Image by Flickr user fuzzcaminski

Image by Flickr user Fuzzcaminski

One of the minor stories of yesterday was that a bunch of progressive political bloggers have an email list.  Ok, yes, Ezra Klein did organise it.  There’s been a lot of discussion about whether it’s an ok concept, whether it creates an echo chamber.  I’ll leave that to the professionals and Mickey Kaus (riow).  Google it: there’s heaps out there.

I have no problem with the concept.  In fact, I think it’s wonderful.  It means people like Klein and Yglesias can instantly access experts on a range of topics, and thus efficiently research and produce really good quality material for their blogs.  It also means their ideas are often refined by the input of others by the time we read them.

But here’s my problem with the whole thing:

One of the wonderful things about blogging is that is a fairly democratic medium.  Most people, in the US and Australia at least, have access to the necessary equipment to build a blog.  Klein and Yglesias started as bloggers while they were at college, and are now professionals.

Now, they have access to this amazing resource.  The problem is: I don’t.

Nor do any of the other aspiring-bloggers I know.  I am trying, on the periphery of a job and uni, to research and write interesting political commentary.  If I want to write about Pakistan, I have to research a heap about Pakistan.  And even then, when I post my blog, it’s in first or second draft mode.  My ideas are refined by comments (when I get them) or they’re not.  And all that is fine.

But now blogging is rapidly becoming less egalitarian.  By restricting access to really great resources designed specifically to improve blogging, it ensure new blogs face yet another hurdle in gaining trafffic.  But not only that, they face difficulties in learning about the medium.

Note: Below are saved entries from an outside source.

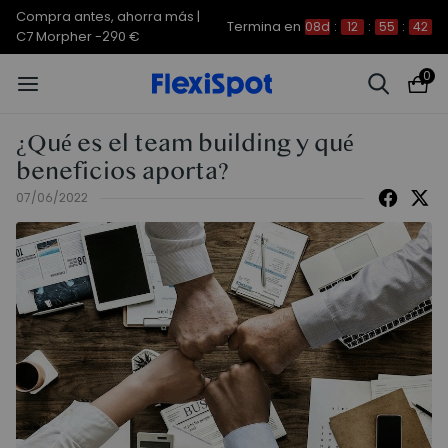
Compra antes, ahorra más | E7
Termina en
08d
:
12
:
55
:
41
Plus -200 €
0
¿Qué es el team building y qué
beneficios aporta?
07/06/2022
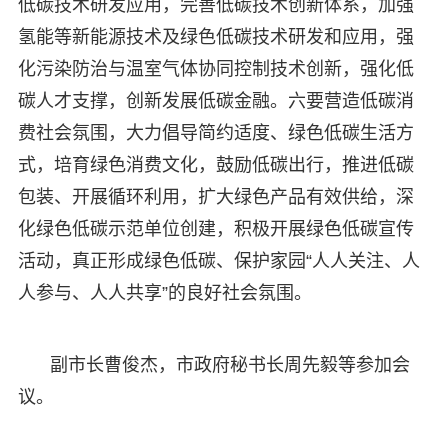
低碳技术研发应用，完善低碳技术创新体系，加强
氢能等新能源技术及绿色低碳技术研发和应用，强
化污染防治与温室气体协同控制技术创新，强化低
碳人才支撑，创新发展低碳金融。六要营造低碳消
费社会氛围，大力倡导简约适度、绿色低碳生活方
式，培育绿色消费文化，鼓励低碳出行，推进低碳
包装、开展循环利用，扩大绿色产品有效供给，深
化绿色低碳示范单位创建，积极开展绿色低碳宣传
活动，真正形成绿色低碳、保护家园“人人关注、人
人参与、人人共享”的良好社会氛围。
副市长曹俊杰，市政府秘书长周先毅等参加会
议。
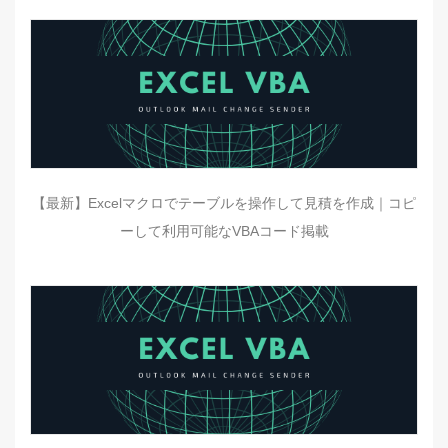
【最新】Excelマクロでテーブルを操作して見積を作成｜コピ
ーして利用可能なVBAコード掲載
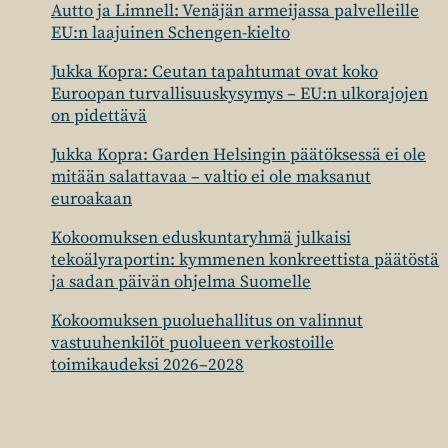
Autto ja Limnell: Venäjän armeijassa palvelleille
EU:n laajuinen Schengen-kielto
Jukka Kopra: Ceutan tapahtumat ovat koko
Euroopan turvallisuuskysymys – EU:n ulkorajojen
on pidettävä
Jukka Kopra: Garden Helsingin päätöksessä ei ole
mitään salattavaa – valtio ei ole maksanut
euroakaan
Kokoomuksen eduskuntaryhmä julkaisi
tekoälyraportin: kymmenen konkreettista päätöstä
ja sadan päivän ohjelma Suomelle
Kokoomuksen puoluehallitus on valinnut
vastuuhenkilöt puolueen verkostoille
toimikaudeksi 2026–2028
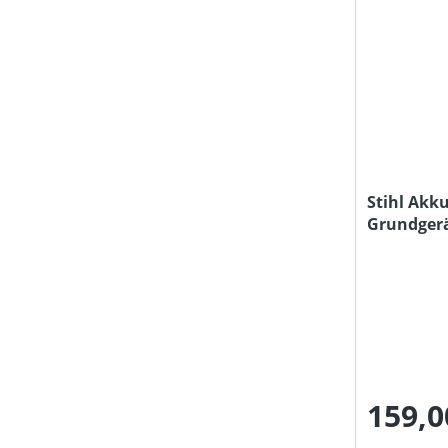
Stihl Akku
Grundger
Ladegerät
159,0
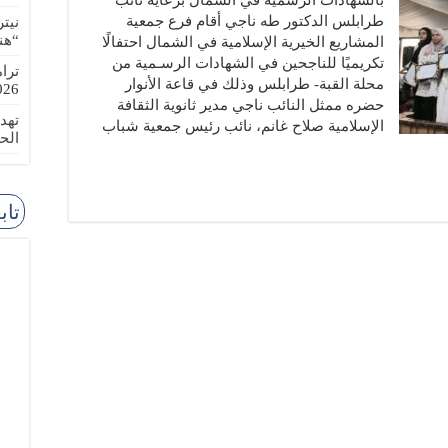
بالشهادات الرسمية في الشمال برعاية نائب
طرابلس الدكتور طه ناجي أقام فرع جمعية
نيت
“هن
المشاريع الخيرية الإسلامية في الشمال احتفالًا
تكريميًا للناجحين في الشهادات الرسـمية من
ترا
محلة القبة- طرابلس وذلك في قاعة الأنوار
-08-02
حضره ممثل النائب ناجي مدير ثانوية الثقافة
تهد
الإسلامية صلاح غانم، نائب رئيس جمعية شباب
الح
تاب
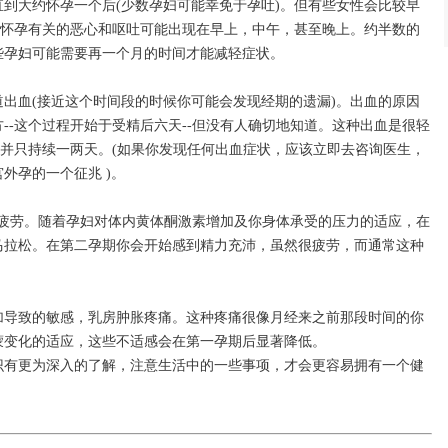
到大约怀孕一个后(少数孕妇可能幸免于孕吐)。但有些女性会比较早
与怀孕有关的恶心和呕吐可能出现在早上，中午，甚至晚上。约半数的
些孕妇可能需要再一个月的时间才能减轻症状。
道出血(接近这个时间段的时候你可能会发现经期的遗漏)。出血的原因
--这个过程开始于受精后六天--但没有人确切地知道。这种出血是很轻
，并只持续一两天。(如果你发现任何出血症状，应该立即去咨询医生，
外孕的一个征兆 )。
的疲劳。随着孕妇对体内黄体酮激素增加及你身体承受的压力的适应，在
马拉松。在第二孕期你会开始感到精力充沛，虽然很疲劳，而通常这种
加导致的敏感，乳房肿胀疼痛。这种疼痛很像月经来之前那段时间的你
蒙变化的适应，这些不适感会在第一孕期后显著降低。
识有更为深入的了解，注意生活中的一些事项，才会更容易拥有一个健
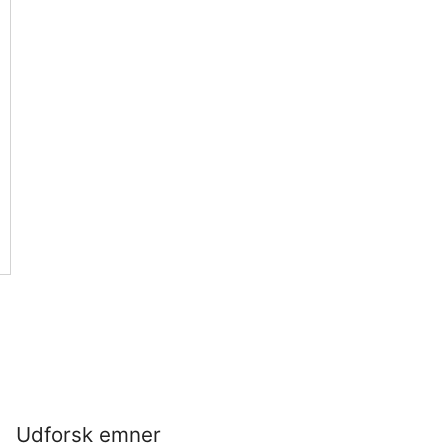
Udforsk emner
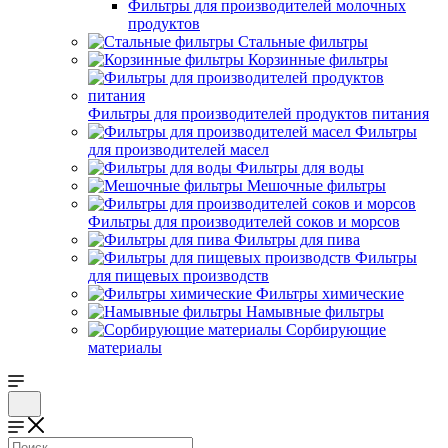
Фильтры для производителей молочных
продуктов
Стальные фильтры
Корзинные фильтры
Фильтры для производителей продуктов питания
Фильтры
для производителей масел
Фильтры для воды
Мешочные фильтры
Фильтры для производителей соков и морсов
Фильтры для пива
Фильтры
для пищевых производств
Фильтры химические
Намывные фильтры
Сорбирующие
материалы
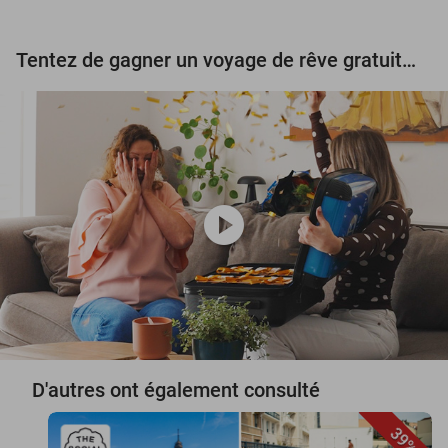
Tentez de gagner un voyage de rêve gratuit d'une valeur de 3.000 € !
play_circle
D'autres ont également consulté
39%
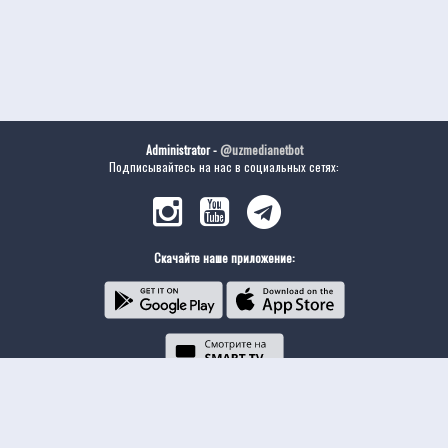
Administrator -
@uzmedianetbot
Подписывайтесь на нас в социальных сетях:
Скачайте наше приложение:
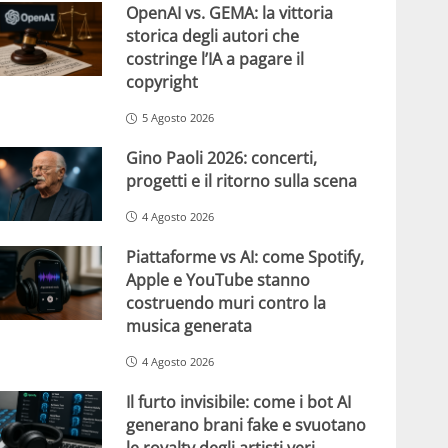
OpenAI vs. GEMA: la vittoria
storica degli autori che
costringe l’IA a pagare il
copyright
5 Agosto 2026
Gino Paoli 2026: concerti,
progetti e il ritorno sulla scena
4 Agosto 2026
Piattaforme vs AI: come Spotify,
Apple e YouTube stanno
costruendo muri contro la
musica generata
4 Agosto 2026
Il furto invisibile: come i bot AI
generano brani fake e svuotano
le royalty degli artisti veri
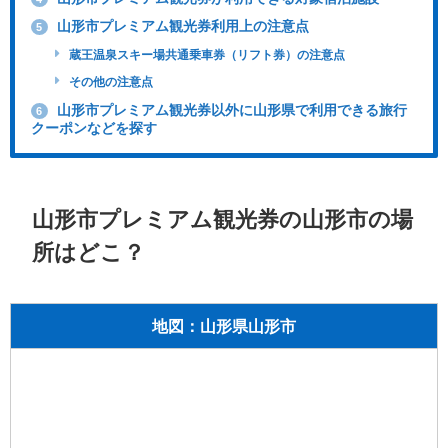
山形市プレミアム観光券利用上の注意点
5
蔵王温泉スキー場共通乗車券（リフト券）の注意点
その他の注意点
山形市プレミアム観光券以外に山形県で利用できる旅行
6
クーポンなどを探す
山形市プレミアム観光券の山形市の場
所はどこ？
地図：山形県山形市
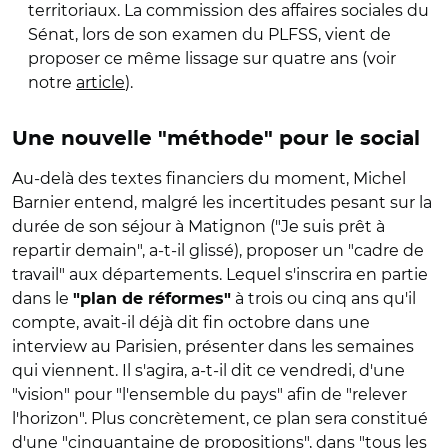
territoriaux. La commission des affaires sociales du
Sénat, lors de son examen du PLFSS, vient de
proposer ce même lissage sur quatre ans (voir
notre
article
).
Une nouvelle "méthode" pour le social
Au-delà des textes financiers du moment, Michel
Barnier entend, malgré les incertitudes pesant sur la
durée de son séjour à Matignon ("Je suis prêt à
repartir demain", a-t-il glissé), proposer un "cadre de
travail" aux départements. Lequel s'inscrira en partie
dans le
à trois ou cinq ans qu'il
"plan de réformes"
compte, avait-il déjà dit fin octobre dans une
interview au Parisien, présenter dans les semaines
qui viennent. Il s'agira, a-t-il dit ce vendredi, d'une
"vision" pour "l'ensemble du pays" afin de "relever
l'horizon". Plus concrètement, ce plan sera constitué
d'une "cinquantaine de propositions", dans "tous les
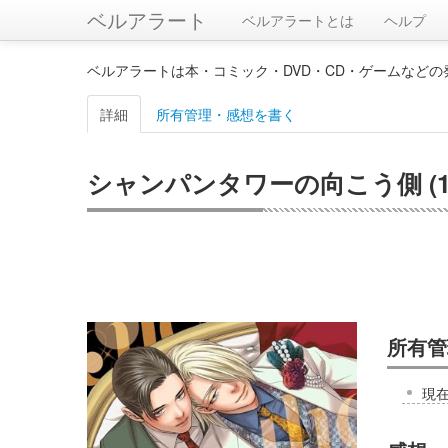
ベルアラート
ベルアラートとは
ヘルプ
ベルアラートは本・コミック・DVD・CD・ゲームなど
詳細
所有管理・感想を書く
シャンパンタワーの向こう側 (1
所有管
現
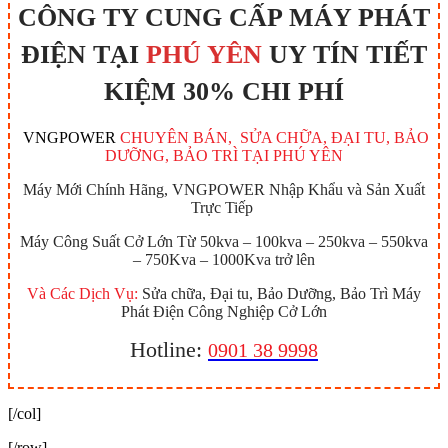
CÔNG TY CUNG CẤP MÁY PHÁT
ĐIỆN TẠI
PHÚ YÊN
UY TÍN TIẾT
KIỆM 30% CHI PHÍ
VNGPOWER
CHUYÊN BÁN, SỬA CHỮA, ĐẠI TU, BẢO
DƯỠNG, BẢO TRÌ TẠI PHÚ YÊN
Máy Mới Chính Hãng, VNGPOWER Nhập Khẩu và Sản Xuất
Trực Tiếp
Máy Công Suất Cở Lớn Từ 50kva – 100kva – 250kva – 550kva
– 750Kva – 1000Kva trở lên
Và Các Dịch Vụ:
Sửa chữa, Đại tu, Bảo Dưỡng, Bảo Trì Máy
Phát Điện Công Nghiệp Cở Lớn
Hotline:
0901 38 9998
[/col]
[/row]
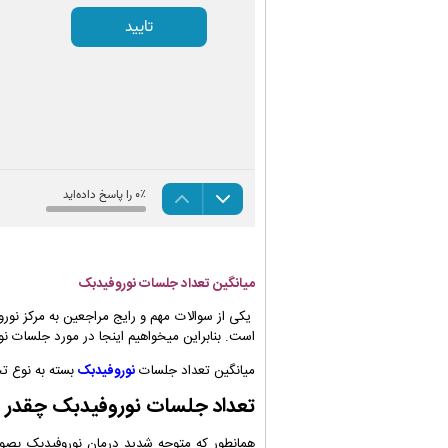
میانگین تعداد جلسات نوروفیدبک
یکی از سوالات مهم و رایج مراجعین به مرکز نو
است. بنابراین میخواهیم اینجا در مورد جلسات ن
میانگین تعداد
جلسات
نوروفیدبک
بسته به نوع ت
تعداد جلسات نوروفیدبک چقدر
همانطور که متوجه شدید درمان نوروفیدبک بصو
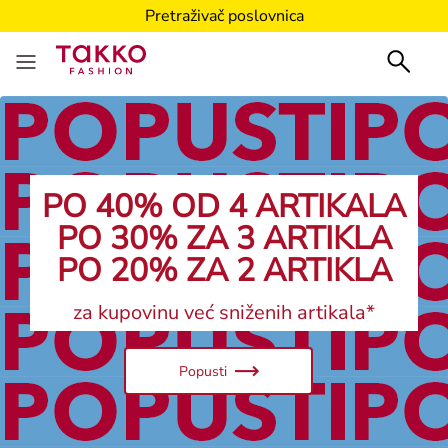
Pretraživač poslovnica
PO 40% OD 4 ARTIKALA
PO 30% ZA 3 ARTIKLA
PO 20% ZA 2 ARTIKLA
za kupovinu već sniženih artikala*
Popusti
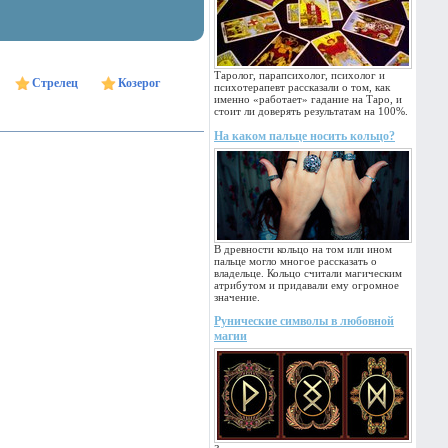
Таролог, парапсихолог, психолог и
Стрелец
Козерог
психотерапевт рассказали о том, как
именно «работает» гадание на Таро, и
стоит ли доверять результатам на 100%.
На каком пальце носить кольцо?
В древности кольцо на том или ином
пальце могло многое рассказать о
владельце. Кольцо считали магическим
атрибутом и придавали ему огромное
значение.
Рунические символы в любовной
магии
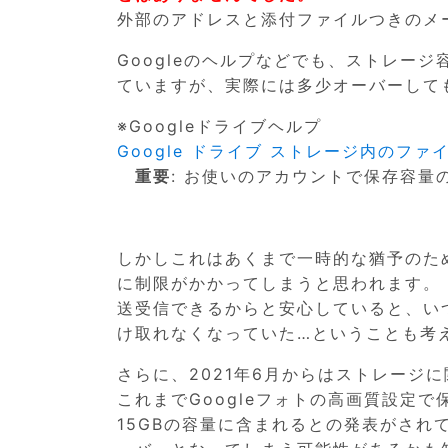
外部のアドレスと添付ファイルつきのメ
Googleのヘルプなどでも、ストレー
ていますが、実際には多少オーバーして
※Googleドライブヘルプ
Google ドライブ ストレージ内のファ
重要
: お使いのアカウントで保存容
しかしこれはあくまで一時的な猶予のた
に制限がかかってしまうと思われます。
送受信できるからと安心していると、い
け取れなくなっていた…ということも考
さらに、2021年6月からはストレージ
これまでGoogleフォトの高画質設定
15GBの容量に含まれるとの発表がさ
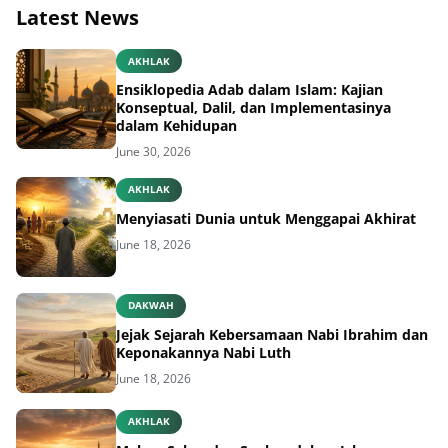
Latest News
AKHLAK
Ensiklopedia Adab dalam Islam: Kajian
Konseptual, Dalil, dan Implementasinya
dalam Kehidupan
June 30, 2026
AKHLAK
Menyiasati Dunia untuk Menggapai Akhirat
June 18, 2026
DAKWAH
Jejak Sejarah Kebersamaan Nabi Ibrahim dan
Keponakannya Nabi Luth
June 18, 2026
AKHLAK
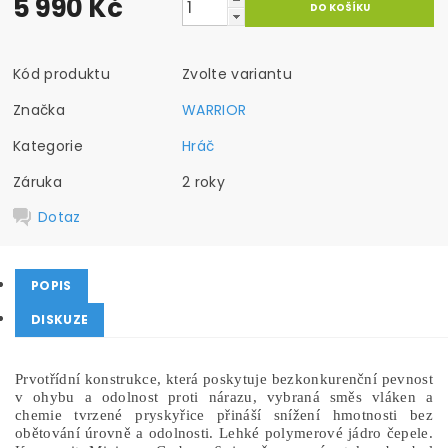
5 990 Kč
Kód produktu
Zvolte variantu
Značka
WARRIOR
Kategorie
Hráč
Záruka
2 roky
Dotaz
POPIS
DISKUZE
Prvotřídní konstrukce, která poskytuje bezkonkurenční
pevnost
v ohybu a odolnost proti nárazu, vybraná směs vláken
a
chemie tvrzené pryskyřice přináší snížení hmotnosti bez
obětování úrovně a odolnosti.
Lehké polymerové jádro čepele
.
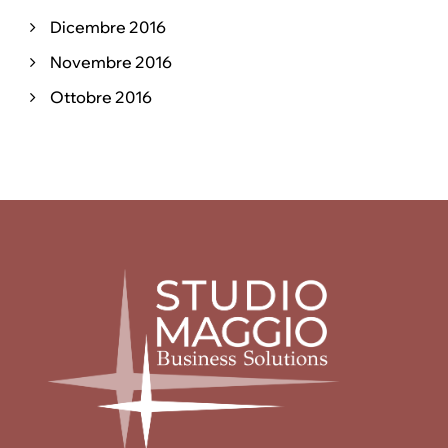
Dicembre 2016
Novembre 2016
Ottobre 2016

It’s not so relevant for me, really: I’m blogging about stuff far outisde their interest most of the time, and I have my own, slowly-developing means of developing ideas.  If I were a young, bright, liberal American political blogger, I might be royally pissed off that I am at such a distinct disadvantage.  It’d be a shame if the world of influential blogging was effectively restricted to a privileged few- much as newspapers are- instead of being a place where the talented prosper.

Also, please note: I am in no way criticising the invention of the JournoList, or doubting Klein’s ingenuity in founding and moderating it.  Goodness knows I rarely speak a negative word about Klein (except glib).  I’m just a little concerned a haves-and-have-nots culture could develop in the blogosphere- beyond the have-traffic-and-don’t-have-traffic dichotomy.